La spinta rivendicativa, come è facile intuire, non prevedeva il sovvertimento di una situazione di oppressione de facto ma un invito alla sobrietà e al riconoscimento della dignità della donna come moglie, madre, figlia.
In tale operazione di stampo populista si realizza, quindi, un deterioramento evidente delle istanze rivendicate compiendo un balzo indietro sia rispetto alle pratiche di emancipazione sia rispetto a quelle libertarie. Il ruolo socialmente costruito viene non solo accettato da queste donne ma è ancor più ribadito il concetto per cui sia necessario porre le condizioni per cui questo sia eseguibile. Il problema, infatti, non è che il lavoro di cura sia monopolio delle donne, o che la maternità sia tornata ad essere sinonimo di inoccupazione, ma soltanto che la società in cui viviamo è lasciva e poco decorosa.

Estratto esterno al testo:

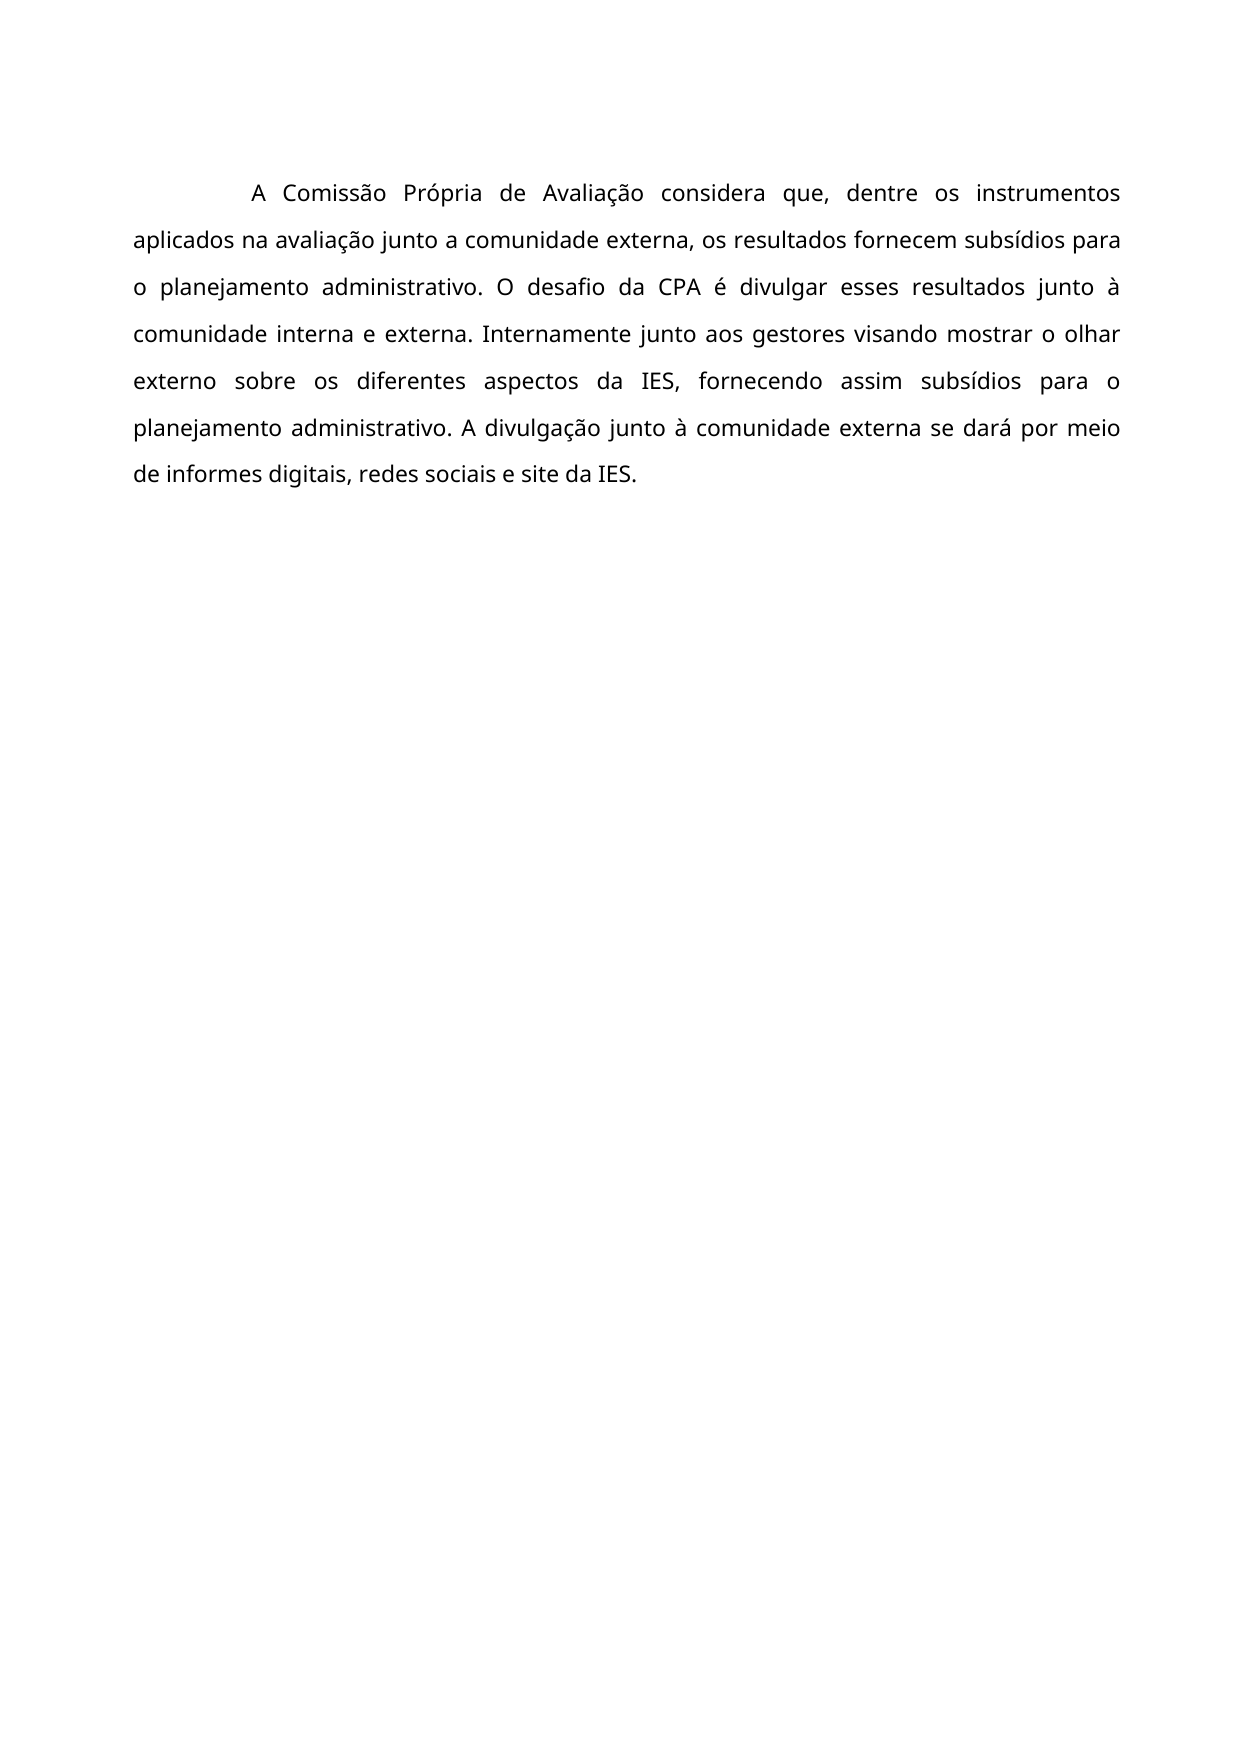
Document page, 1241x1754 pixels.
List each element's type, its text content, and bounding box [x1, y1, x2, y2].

Non intendiamo mettere in discussione la veridicità di tale fenomeno e tuttavia la mercificazione del corpo delle donne come puro oggetto sessuale a beneficio del maschio è solo uno degli aspetti di un fenomeno più complesso. In altre parole, la rivendicazione del movimento non si discosta dai dettami della morale cattolica e borghese in cui il dualismo tra i generi è tutt'altro che risolto e la rigida divisione dei ruoli funge da meccanismo di mantenimento delle disparità.
La disfunzionalità, semmai, nei nostri costumi sessuali risiede nell'esaltazione di un modello disaffettivo di relazione tra i generi.
Per ritornare alle dicotomie suddette, il maschile è connotato dalla dinamicità, mentre il femminile dalla passività.
In questo quadro, la relazione affettiva tra i generi non può fondarsi sulla gratuità e la reciprocità, ma dipende al contrario da un corollario di assiomi che determinano la dominanza di uno sull'altro.
La falsa liberazione della sessualità femminile risulta, quindi, non essere altro che l'assoggettamento del corpo al desiderio prescritto dalla cultura dominante che reifica l'essere umano in attrezzo utile per generare piacere.
Nella grammatica culturale, inoltre, tendono a sommarsi a questi elementi altri comunemente in uso come l'etnicizzazione dei reati. E così che l'omicidio di una donna operato dal compagno o dal parente viene socialmente definito come affare di famiglia e per tanto relegato al privato; mentre il reato compiuto da un cittadino straniero genera indignazione e reazioni pubbliche. In entrambi i casi, tuttavia, ci ritroviamo purtroppo davanti alla medesima situazione: una donna vittima di violenza di un maschile che perora il suo dominio.
Il problema non è, evidentemente, di facile soluzione e il contributo teorico fin qui elaborato non è più sufficiente per farci restare in piedi. Se è vero, come è vero, che pochi altri movimenti come quello femminista possono ascriversi vittorie sociali epocali come quelle avvenute negli anni '70 del secolo scorso; se ne sente davvero la mancanza.